10 - Social Security and Medicare tax for 2013. The rate of Social Security tax withholding (for employees only) has been restored to 6.2 percent for wage payments made in 2013, up to the Social Security wage limit of $113,700. The Medicare tax rate is 1.45 percent; there is no wage limit. The rate for net earnings from self-employment is 12.4 percent, up to the Social Security wage limit of $113,700. These changes are often referred to as the payroll tax increase.
11 - Standard deduction. Taxpayers who do not itemize their deductions may be able to take the standard deduction. The basic standard deduction has increased for 2013.
12 - Standard mileage rates. The 2013 rate for business use of a vehicle is 56.5 cents a mile, the rate for use of a vehicle to get medical care or move is 24 cents a mile, and the rate for charitable use of a vehicle remains at 14 cents a mile.
13 - American Opportunity Tax Credit. Extended through 2017, the American Opportunity Tax Credit provides for a 100 percent tax credit on the first $2,000 of qualified tuition and related expenses and 25 percent of the next $2,000, for a maximum credit of $2,500 per eligible student. The credit applies to the first four years of a student’s postsecondary education.
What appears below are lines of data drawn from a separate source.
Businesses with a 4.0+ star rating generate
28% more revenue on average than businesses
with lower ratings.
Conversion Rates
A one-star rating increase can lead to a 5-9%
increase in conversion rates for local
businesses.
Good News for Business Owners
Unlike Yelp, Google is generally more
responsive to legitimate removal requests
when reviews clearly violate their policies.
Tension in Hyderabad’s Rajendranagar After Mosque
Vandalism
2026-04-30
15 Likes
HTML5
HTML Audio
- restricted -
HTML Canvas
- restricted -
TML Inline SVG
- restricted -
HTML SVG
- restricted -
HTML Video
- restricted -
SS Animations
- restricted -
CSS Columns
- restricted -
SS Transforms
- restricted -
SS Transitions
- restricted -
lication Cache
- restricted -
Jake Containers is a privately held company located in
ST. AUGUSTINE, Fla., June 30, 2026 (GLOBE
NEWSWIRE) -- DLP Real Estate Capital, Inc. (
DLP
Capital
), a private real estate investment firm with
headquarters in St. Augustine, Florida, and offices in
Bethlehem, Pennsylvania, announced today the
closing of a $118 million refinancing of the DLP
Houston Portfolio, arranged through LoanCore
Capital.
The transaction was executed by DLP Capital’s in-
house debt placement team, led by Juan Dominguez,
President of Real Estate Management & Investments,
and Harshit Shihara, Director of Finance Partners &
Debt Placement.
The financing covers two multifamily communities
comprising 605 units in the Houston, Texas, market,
14 - Qualified tuition and related expenses. This “above the line” deduction (meaning you don’t need to itemize to claim it) has been extended until Dec. 31, 2013, and was retroactively extended for 2012.
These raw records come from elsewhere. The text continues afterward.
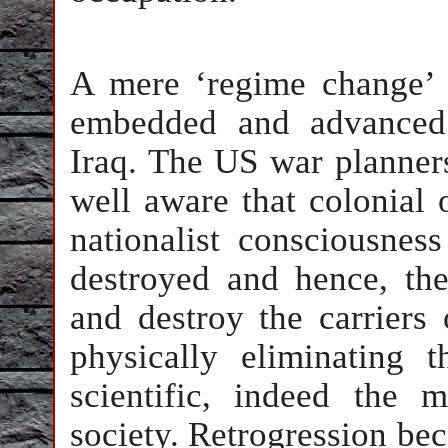
A mere ‘regime change’ c
embedded and advanced 
Iraq. The US war planners
well aware that colonial 
nationalist consciousnes
destroyed and hence, the
and destroy the carriers 
physically eliminating t
scientific, indeed the 
society. Retrogression bec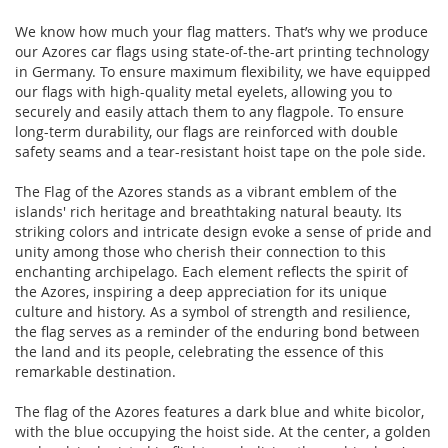
We know how much your flag matters. That’s why we produce
our Azores car flags using state-of-the-art printing technology
in Germany. To ensure maximum flexibility, we have equipped
our flags with high-quality metal eyelets, allowing you to
securely and easily attach them to any flagpole. To ensure
long-term durability, our flags are reinforced with double
safety seams and a tear-resistant hoist tape on the pole side.
The Flag of the Azores stands as a vibrant emblem of the
islands' rich heritage and breathtaking natural beauty. Its
striking colors and intricate design evoke a sense of pride and
unity among those who cherish their connection to this
enchanting archipelago. Each element reflects the spirit of
the Azores, inspiring a deep appreciation for its unique
culture and history. As a symbol of strength and resilience,
the flag serves as a reminder of the enduring bond between
the land and its people, celebrating the essence of this
remarkable destination.
The flag of the Azores features a dark blue and white bicolor,
with the blue occupying the hoist side. At the center, a golden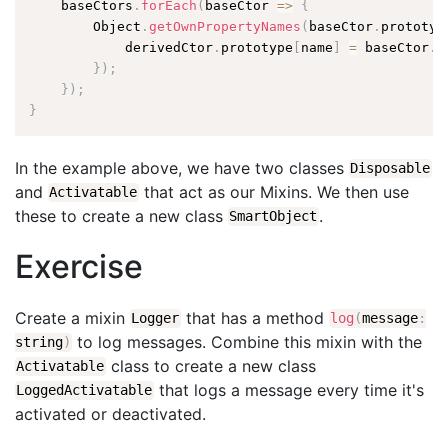
    baseCtors
.
forEach
(
baseCtor 
=
>
{
        Object
.
getOwnPropertyNames
(
baseCtor
.
prototyp
            derivedCtor
.
prototype
[
name
]
=
 baseCtor
.
p
}
)
;
}
)
;
}
In the example above, we have two classes
Disposable
and
that act as our Mixins. We then use
Activatable
these to create a new class
.
SmartObject
Exercise
Create a mixin
that has a method
Logger
log
(
message
:
to log messages. Combine this mixin with the
string
)
class to create a new class
Activatable
that logs a message every time it's
LoggedActivatable
activated or deactivated.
15 - Student loan interest deduction. The 60-month time limit has been permanently suspended for this $2,500 “above the line” deduction.
16 - Coverdell education savings accounts (ESAs). The annual contribution limit of $2,000 for Coverdell ESAs has been made permanent. Distributions must be used for qualified education expenses for students attending elementary, secondary or postsecondary schools.
17 - This material has been provided for general informational purposes only and does not constitute either tax or legal advice. Although we go to great lengths to make sure our information is accurate and useful, we recommend you consult a tax preparer, professional tax adviser or lawyer.